Dawno, dawno temu, w pewnym królestwie żył sobie król z rodziną. Jednak pewnego dnia przyleciał olbrzymi smok i porwał królewnę. Załamany król wezwał na pomoc trzech dzielnych rycerzy: Czarnego Rycerza, Czerwonego Rycerza i Rycerza z plecaczkiem. Jako pierwszy wyruszył Czarny Rycerz. Przemierza pola i lasy, aż w końcu usłyszał wołanie księżniczki. Zbliża się powoli do pieczary, ale nagle wyleciał smok i go spalił. Na ratunek wyruszył Czerwony Rycerz, przemierza pola i lasy, z oddali usłyszał wołanie księżniczki. Zbliża się powoli do pieczary, a tu wylatuje smok i go spalił. Został już tylko rycerz z plecaczkiem. Wyruszył w podróż i usłyszał wołanie uwięzionej wiedźmy, stwierdził, iż ma trochę czasu to może jej pomóc. Uwolnił ją, a ona rzekła:
- W ramach podziękowania masz tutaj magicznego klocka, jak w niego trzy razy pukniesz to przybędę ci z pomocą.

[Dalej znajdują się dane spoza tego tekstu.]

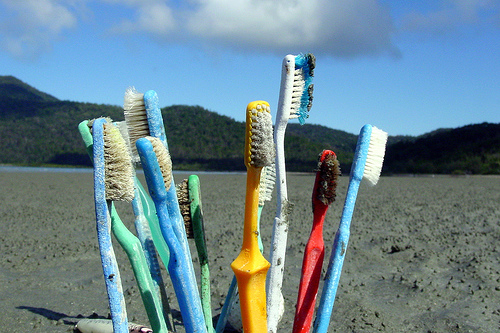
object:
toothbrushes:
[78, 50, 388, 329]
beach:
[1, 164, 498, 329]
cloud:
[106, 0, 403, 60]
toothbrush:
[87, 115, 142, 323]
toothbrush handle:
[107, 206, 167, 326]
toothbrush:
[231, 100, 277, 329]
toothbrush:
[269, 53, 318, 326]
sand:
[306, 53, 313, 101]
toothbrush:
[290, 147, 339, 330]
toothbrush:
[315, 127, 393, 329]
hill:
[1, 77, 496, 169]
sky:
[1, 0, 494, 138]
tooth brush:
[230, 98, 277, 328]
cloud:
[128, 5, 410, 64]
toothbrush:
[233, 100, 273, 327]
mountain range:
[0, 74, 495, 173]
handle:
[230, 170, 273, 330]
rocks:
[386, 242, 419, 294]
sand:
[0, 163, 494, 329]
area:
[0, 161, 494, 329]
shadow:
[13, 298, 112, 329]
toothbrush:
[300, 147, 345, 330]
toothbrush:
[323, 122, 388, 329]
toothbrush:
[90, 108, 152, 326]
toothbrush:
[170, 159, 235, 329]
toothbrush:
[232, 94, 288, 330]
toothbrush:
[239, 93, 279, 330]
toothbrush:
[249, 91, 289, 331]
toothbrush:
[236, 97, 286, 330]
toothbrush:
[89, 107, 139, 330]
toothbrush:
[132, 125, 202, 330]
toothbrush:
[122, 82, 216, 307]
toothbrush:
[309, 120, 385, 330]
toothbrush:
[298, 144, 332, 328]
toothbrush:
[276, 40, 318, 330]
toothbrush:
[80, 123, 174, 328]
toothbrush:
[100, 116, 216, 326]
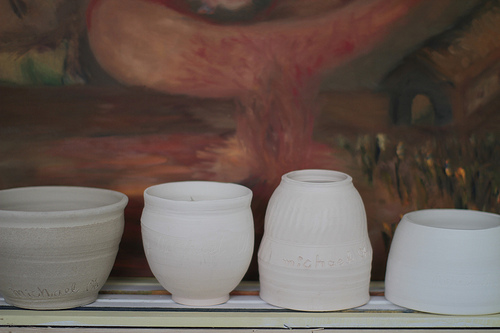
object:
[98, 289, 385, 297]
stripe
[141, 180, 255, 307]
bowls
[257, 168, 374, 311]
bowls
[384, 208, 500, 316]
bowls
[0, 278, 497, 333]
fixture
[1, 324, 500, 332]
stripe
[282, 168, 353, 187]
bottom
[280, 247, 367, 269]
name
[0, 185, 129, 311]
beige bowl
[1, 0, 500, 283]
painting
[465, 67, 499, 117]
window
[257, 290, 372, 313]
base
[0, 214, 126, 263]
ribbed circles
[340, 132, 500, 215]
vegetation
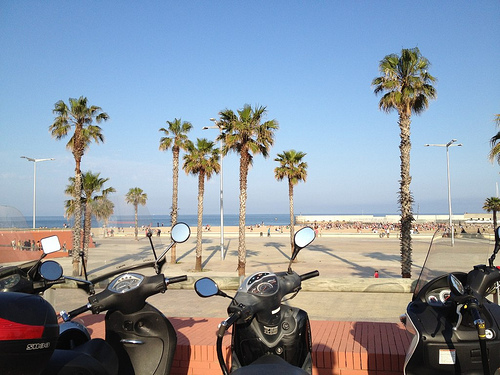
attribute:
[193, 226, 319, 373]
motorbike — black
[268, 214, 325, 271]
mirror — sideview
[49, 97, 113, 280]
palm tree — grouped, four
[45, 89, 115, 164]
leaves — green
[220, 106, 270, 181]
fronds — palm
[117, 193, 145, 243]
tree — palm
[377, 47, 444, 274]
tree — grouped, palm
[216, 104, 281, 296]
tree — green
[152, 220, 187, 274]
mirror — attached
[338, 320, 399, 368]
brick — short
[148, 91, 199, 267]
leaves — green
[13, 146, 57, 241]
lamp — street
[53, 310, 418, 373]
brick wall — red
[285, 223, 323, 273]
mirror — attached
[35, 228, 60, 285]
mirrors — attached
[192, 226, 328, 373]
scooter — parked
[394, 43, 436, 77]
leaves — green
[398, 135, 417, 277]
trunk — palm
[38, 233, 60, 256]
mirror — sideview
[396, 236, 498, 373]
motorbike — black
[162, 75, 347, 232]
tree — tall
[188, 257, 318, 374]
motorbike — black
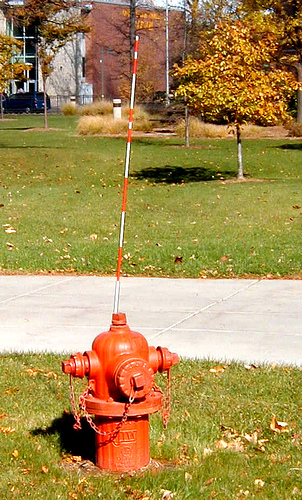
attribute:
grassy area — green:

Rycerz podziękował i poszedł dalej. Patrzy, a tu między drzewami stoi zaklinowany skrzat i prosi o pomoc, na to rycerz:
- Przykro mi skrzacie, ale straciłem już trochę czasu, a muszę uwolnić księżniczkę.
- Jak mi pomożesz to dam Ci magiczny pyłek, jak w niego dmuchniesz to ci przybędę z pomocą.
Rycerz mu pomógł i ruszył dalej. Idzie, idzie, patrzy a tu leży w półprzytomny troll i mówi:
- Proszę cię przynieś mi troszkę wody, to poczuję się lepiej.
- Przykro mi ale bardzo się śpieszę...
- Jak mi pomożesz to dam ci magicznego grzyba i on ci pomoże w opresji.
- No dobra....
Rycerz pomógł trollowi, wsadził grzybka do plecaczka i poszedł dalej. Z oddali usłyszał głośne wołanie księżniczki. Bardzo powoli i dyskretnie zbliżył się do pieczary, a tu nagle wyleciał smok i go spalił.